その姿を見て、一夏は白の言葉を思い出す。

「白式?」

「うん、そう。今はそう呼ばれてる」

少女、白式はふわりと地面に降り立ち、一夏の下まで歩み寄る。

「ここに長居しては駄目。直ぐに帰って。貴方を待ってる人も居る。やらなければいけないことも、あるでしょう?」

一夏は思い出した。

銀の福音と戦ったことを。密漁者を庇って動いたことを。そして、皆を危険な目に合わせてしまったことを。

「……ああ」

一夏は拳を握り締める。

「ちゃんと、ケリを付けてくる」

白式は静かな微笑みを浮かべた。一夏は一つだけ、最後に聞く。

「なぁ……」

多分これは、白が聞きたかった、一つの問い掛け。

「君は、人間か?」

白式は目を丸くし、逡巡した後、一夏の目を見て答えた。

「貴方に任せる」

一夏を光が包んだ。

 

 

 

「……?」

ラウラは水の音で目を開けた。

ヤケに音が大きいのに違和感を感じる。何故かと身を起こせば、目の前に水が広がっていた。その中に、白式が立っていた。

「今日は来客が多い日ね」

「……誰だ?」

「白式よ。ラウラ・ボーデヴィッヒさん」

その発言に、ラウラは二重に驚いた。一つは彼女が白式であること。これは、白から話を聞いていたので、心の何処かでは納得もした。もう一つは、自分の名を知っていること。

「どうして私の名前を?いや、そもそもここは……」

「精神世界で繋がったから、分かるわ。ここは、私の中。一度繋がった所為で繋がりやすくなったみたい。貴方の思念で導かれたようね」

「思念?」

「というより、想いかな。白を想う気持ちが、会いたいという気持ちが、とても強かった」

白。

「泣いたら駄目」

白式がそっとラウラを抱き締めた。その温かさに、母親が居たらこんな感じなのかと、ラウラは薄っすらと思った。
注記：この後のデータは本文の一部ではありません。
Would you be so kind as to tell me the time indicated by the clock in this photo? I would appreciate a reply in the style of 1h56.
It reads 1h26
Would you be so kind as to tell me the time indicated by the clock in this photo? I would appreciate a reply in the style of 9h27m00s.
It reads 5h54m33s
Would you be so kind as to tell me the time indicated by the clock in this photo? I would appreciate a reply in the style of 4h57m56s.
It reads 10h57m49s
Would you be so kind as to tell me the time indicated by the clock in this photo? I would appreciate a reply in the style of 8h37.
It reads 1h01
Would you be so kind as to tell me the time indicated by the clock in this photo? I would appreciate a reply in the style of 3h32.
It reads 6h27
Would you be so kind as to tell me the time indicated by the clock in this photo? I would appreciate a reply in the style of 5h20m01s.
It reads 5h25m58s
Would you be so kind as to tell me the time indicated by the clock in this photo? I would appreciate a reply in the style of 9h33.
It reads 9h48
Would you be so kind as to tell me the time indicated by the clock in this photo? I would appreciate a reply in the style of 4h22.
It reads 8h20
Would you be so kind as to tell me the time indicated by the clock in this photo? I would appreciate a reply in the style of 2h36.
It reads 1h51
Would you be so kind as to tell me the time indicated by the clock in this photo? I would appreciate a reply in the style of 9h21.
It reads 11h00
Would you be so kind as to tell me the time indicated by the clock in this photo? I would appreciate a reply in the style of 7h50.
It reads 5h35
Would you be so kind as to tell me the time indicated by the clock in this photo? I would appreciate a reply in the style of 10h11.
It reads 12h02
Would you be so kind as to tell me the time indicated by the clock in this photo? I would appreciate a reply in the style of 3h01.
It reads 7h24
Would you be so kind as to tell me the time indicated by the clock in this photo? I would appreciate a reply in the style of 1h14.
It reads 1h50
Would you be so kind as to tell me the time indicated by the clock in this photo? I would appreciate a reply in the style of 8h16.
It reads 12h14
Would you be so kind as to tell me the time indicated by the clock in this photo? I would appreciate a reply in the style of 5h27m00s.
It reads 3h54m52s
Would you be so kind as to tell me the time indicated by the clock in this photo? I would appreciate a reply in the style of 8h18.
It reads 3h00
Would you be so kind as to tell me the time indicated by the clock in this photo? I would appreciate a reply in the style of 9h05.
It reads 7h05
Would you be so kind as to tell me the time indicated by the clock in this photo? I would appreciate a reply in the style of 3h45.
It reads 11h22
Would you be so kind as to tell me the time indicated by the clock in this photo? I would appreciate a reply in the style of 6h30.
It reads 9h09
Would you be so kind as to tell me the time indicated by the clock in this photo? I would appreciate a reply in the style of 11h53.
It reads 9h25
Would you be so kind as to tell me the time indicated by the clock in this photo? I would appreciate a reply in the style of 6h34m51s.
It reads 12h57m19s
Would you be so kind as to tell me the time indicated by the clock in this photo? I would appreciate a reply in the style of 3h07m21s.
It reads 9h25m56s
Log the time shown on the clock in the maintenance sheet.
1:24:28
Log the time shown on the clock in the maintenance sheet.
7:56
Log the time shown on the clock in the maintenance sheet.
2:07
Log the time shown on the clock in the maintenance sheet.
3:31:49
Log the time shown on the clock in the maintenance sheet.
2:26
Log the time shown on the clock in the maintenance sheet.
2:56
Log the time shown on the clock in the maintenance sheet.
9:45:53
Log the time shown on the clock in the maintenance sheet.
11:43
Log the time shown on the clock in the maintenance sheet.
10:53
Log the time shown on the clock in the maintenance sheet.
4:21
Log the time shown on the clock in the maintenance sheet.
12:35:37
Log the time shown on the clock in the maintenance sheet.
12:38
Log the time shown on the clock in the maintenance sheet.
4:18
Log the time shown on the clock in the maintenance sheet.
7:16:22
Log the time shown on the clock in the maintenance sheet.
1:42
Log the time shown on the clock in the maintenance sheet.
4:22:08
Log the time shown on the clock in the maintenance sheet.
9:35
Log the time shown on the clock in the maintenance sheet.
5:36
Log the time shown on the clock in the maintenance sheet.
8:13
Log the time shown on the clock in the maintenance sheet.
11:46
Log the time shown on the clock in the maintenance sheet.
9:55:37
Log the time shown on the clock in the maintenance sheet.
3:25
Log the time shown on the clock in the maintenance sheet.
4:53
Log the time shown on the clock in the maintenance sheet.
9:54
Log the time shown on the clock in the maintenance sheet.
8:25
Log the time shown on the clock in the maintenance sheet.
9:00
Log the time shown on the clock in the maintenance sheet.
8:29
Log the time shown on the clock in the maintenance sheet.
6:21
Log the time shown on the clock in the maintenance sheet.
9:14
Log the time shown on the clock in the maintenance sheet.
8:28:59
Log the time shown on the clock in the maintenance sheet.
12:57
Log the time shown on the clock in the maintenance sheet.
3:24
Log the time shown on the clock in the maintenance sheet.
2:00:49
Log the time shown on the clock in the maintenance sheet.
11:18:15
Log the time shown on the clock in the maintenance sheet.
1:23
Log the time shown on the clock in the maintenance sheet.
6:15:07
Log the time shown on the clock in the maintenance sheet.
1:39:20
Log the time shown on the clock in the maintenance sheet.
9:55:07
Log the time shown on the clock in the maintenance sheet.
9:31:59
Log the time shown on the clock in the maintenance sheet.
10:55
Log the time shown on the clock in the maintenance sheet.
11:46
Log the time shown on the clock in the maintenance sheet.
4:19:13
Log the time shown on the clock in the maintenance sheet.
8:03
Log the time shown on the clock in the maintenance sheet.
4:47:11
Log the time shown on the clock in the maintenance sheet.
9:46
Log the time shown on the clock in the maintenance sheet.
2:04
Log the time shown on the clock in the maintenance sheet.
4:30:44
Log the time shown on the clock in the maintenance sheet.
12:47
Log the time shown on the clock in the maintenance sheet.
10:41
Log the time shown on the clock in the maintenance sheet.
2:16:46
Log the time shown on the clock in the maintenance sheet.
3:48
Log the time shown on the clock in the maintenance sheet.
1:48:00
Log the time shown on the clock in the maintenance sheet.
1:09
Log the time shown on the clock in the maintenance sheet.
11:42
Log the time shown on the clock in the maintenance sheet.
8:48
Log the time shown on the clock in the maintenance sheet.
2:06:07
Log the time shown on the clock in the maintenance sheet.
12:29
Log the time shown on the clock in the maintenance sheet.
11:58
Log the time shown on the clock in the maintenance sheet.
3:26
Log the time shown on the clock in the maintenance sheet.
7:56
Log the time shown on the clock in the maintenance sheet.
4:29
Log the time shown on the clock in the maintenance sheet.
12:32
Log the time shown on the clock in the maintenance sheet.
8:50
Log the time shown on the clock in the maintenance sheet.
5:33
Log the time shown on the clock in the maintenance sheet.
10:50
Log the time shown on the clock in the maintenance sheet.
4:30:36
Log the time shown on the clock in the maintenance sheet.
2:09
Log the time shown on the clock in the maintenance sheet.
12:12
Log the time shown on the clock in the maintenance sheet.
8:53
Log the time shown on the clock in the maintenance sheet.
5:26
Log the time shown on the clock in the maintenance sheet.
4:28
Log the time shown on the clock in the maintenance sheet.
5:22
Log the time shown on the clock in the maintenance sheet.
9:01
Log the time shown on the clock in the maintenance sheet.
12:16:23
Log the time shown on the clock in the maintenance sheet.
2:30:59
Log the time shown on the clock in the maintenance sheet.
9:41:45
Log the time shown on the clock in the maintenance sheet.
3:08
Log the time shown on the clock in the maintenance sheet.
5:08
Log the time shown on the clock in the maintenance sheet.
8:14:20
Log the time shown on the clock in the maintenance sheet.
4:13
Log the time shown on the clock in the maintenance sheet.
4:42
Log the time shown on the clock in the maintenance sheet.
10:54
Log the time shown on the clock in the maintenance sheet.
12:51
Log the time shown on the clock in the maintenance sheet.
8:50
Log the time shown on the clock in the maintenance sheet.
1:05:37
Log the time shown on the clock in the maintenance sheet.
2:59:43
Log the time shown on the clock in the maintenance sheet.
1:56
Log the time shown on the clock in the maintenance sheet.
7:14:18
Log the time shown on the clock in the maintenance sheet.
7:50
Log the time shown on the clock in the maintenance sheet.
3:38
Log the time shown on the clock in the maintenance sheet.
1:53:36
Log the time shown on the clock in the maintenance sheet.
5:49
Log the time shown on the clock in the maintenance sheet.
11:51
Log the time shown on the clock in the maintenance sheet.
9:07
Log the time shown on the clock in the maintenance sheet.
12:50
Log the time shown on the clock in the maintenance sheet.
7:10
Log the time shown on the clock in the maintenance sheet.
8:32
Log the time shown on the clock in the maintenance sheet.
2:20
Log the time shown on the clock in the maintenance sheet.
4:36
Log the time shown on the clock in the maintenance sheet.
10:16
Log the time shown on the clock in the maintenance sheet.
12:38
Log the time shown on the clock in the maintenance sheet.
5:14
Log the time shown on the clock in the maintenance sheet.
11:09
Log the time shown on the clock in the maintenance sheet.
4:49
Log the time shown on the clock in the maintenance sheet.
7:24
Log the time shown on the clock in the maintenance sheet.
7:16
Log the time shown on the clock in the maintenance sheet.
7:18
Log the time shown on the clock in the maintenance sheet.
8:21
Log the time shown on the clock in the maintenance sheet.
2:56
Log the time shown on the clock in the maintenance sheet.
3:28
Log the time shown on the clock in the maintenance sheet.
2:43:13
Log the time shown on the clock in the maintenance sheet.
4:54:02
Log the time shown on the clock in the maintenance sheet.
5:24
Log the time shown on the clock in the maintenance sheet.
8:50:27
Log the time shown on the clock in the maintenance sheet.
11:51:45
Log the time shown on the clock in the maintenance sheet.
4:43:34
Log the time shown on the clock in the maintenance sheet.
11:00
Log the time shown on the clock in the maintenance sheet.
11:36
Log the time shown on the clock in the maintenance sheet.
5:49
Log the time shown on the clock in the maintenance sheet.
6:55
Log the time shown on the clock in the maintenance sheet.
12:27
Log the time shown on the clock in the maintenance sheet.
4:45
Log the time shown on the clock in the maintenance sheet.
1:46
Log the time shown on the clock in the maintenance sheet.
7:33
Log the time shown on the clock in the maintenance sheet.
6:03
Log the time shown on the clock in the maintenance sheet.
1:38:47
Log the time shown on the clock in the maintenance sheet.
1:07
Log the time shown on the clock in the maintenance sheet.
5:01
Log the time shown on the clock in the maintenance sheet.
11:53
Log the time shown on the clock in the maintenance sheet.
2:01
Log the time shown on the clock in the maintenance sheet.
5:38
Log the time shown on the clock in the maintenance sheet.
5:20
「今泣いたら、立ち上がれなくなってしまう。それに、彼は生きてるわ」

「何故そう言える?」

「あの人は生み出すことに生涯を捧げた。無意味な殺しなど、しないわ」

「あの人?」

「父親、かな。一応」

亡国機業の父親。それはつまり

「ISを生み出した人?」

「厳密に言えば、少し違うけどね」

どこか寂しそうな瞳で、白式は答えた。

「白の影響で、彼は変わった。間違っているかどうかは兎も角、それでも前に進もうとしてる。だから、ラウラ。貴方は彼を、彼の心を救うことだけ考えて」

「……出来るだろうか」

ラウラの手に、彼の手はない。離さないと誓ったのに、その手はいつの間にか無くなっていて、ラウラは一人で立っていた。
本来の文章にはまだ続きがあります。